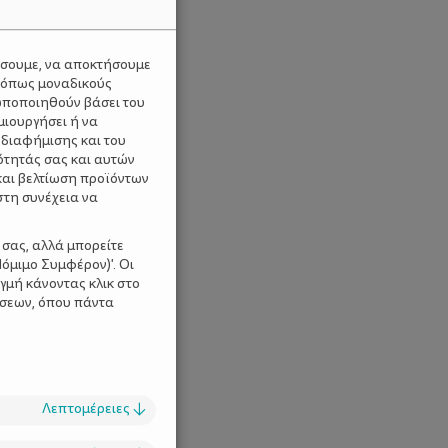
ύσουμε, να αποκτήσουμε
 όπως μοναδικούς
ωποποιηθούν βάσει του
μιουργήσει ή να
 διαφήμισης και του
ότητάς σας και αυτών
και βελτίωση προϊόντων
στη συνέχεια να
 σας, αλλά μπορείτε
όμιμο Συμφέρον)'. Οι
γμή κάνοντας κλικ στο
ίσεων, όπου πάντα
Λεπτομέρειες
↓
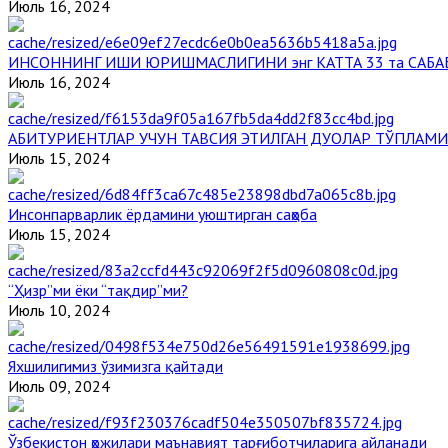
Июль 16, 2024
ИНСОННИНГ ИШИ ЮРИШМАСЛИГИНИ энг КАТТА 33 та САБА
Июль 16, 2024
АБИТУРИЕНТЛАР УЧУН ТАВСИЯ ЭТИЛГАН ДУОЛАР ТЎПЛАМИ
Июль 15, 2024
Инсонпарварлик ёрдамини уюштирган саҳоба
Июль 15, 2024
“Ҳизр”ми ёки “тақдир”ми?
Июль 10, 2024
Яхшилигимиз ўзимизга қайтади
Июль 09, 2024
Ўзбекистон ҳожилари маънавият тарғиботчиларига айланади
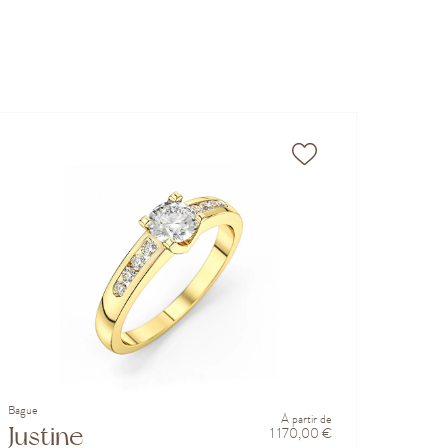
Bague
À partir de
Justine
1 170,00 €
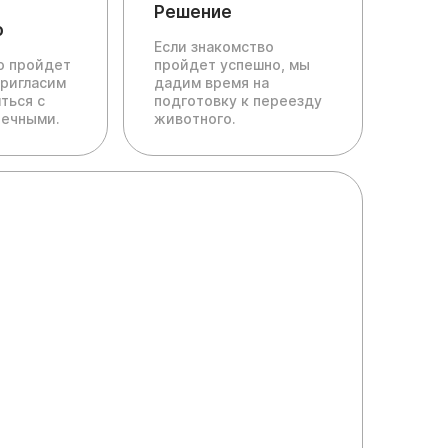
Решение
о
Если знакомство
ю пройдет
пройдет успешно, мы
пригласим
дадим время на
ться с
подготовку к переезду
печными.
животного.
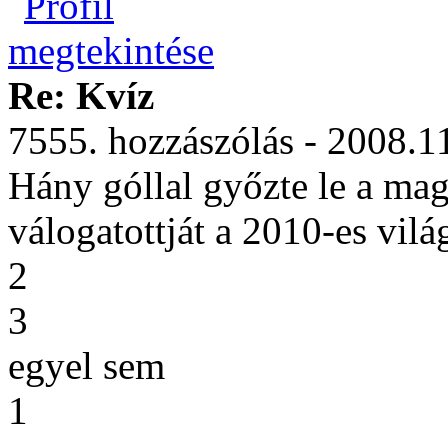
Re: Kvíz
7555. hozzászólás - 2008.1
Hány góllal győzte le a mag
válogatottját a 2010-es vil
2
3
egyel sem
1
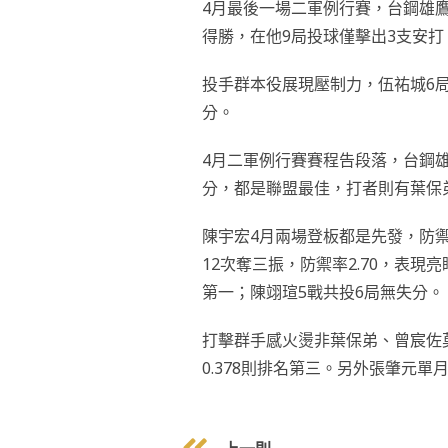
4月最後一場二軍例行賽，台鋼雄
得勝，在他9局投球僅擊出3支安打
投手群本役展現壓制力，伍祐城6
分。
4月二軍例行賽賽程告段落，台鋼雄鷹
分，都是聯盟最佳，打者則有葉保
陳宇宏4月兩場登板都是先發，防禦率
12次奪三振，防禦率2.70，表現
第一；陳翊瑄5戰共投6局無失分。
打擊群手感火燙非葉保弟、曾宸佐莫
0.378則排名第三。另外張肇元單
● ● ● ● ●
:: Aim of the exercise ::
A faithful copy of the records above is needed, with the pictures left out.

:: Result of the task ::
ύσουμε, να αποκτήσουμε
 όπως μοναδικούς
ωποποιηθούν βάσει του
μιουργήσει ή να
 διαφήμισης και του
ότητάς σας και αυτών
και βελτίωση προϊόντων
στη συνέχεια να
 σας, αλλά μπορείτε
όμιμο Συμφέρον)'. Οι
γμή κάνοντας κλικ στο
ίσεων, όπου πάντα
Λεπτομέρειες
↓
Июль 16, 2024
ИНСОННИНГ ИШИ ЮРИШМАСЛИГИНИ энг КАТТА 33 та САБА
Июль 16, 2024
АБИТУРИЕНТЛАР УЧУН ТАВСИЯ ЭТИЛГАН ДУОЛАР ТЎПЛАМИ
Июль 15, 2024
Инсонпарварлик ёрдамини уюштирган саҳоба
Июль 15, 2024
“Ҳизр”ми ёки “тақдир”ми?
Июль 10, 2024
Яхшилигимиз ўзимизга қайтади
Июль 09, 2024
Ўзбекистон ҳожилари маънавият тарғиботчиларига айланади
Bague
À partir de
Justine
1 170,00 €
Решение
о
Если знакомство
ю пройдет
пройдет успешно, мы
пригласим
дадим время на
ться с
подготовку к переезду
печными.
животного.
Re: Kvíz
7555. hozzászólás - 2008.1
Hány góllal győzte le a mag
válogatottját a 2010-es vil
2
3
egyel sem
1
4月最後一場二軍例行賽，台鋼雄
得勝，在他9局投球僅擊出3支安打
投手群本役展現壓制力，伍祐城6
分。
4月二軍例行賽賽程告段落，台鋼雄鷹
分，都是聯盟最佳，打者則有葉保
陳宇宏4月兩場登板都是先發，防禦率
12次奪三振，防禦率2.70，表現
第一；陳翊瑄5戰共投6局無失分。
打擊群手感火燙非葉保弟、曾宸佐莫
0.378則排名第三。另外張肇元單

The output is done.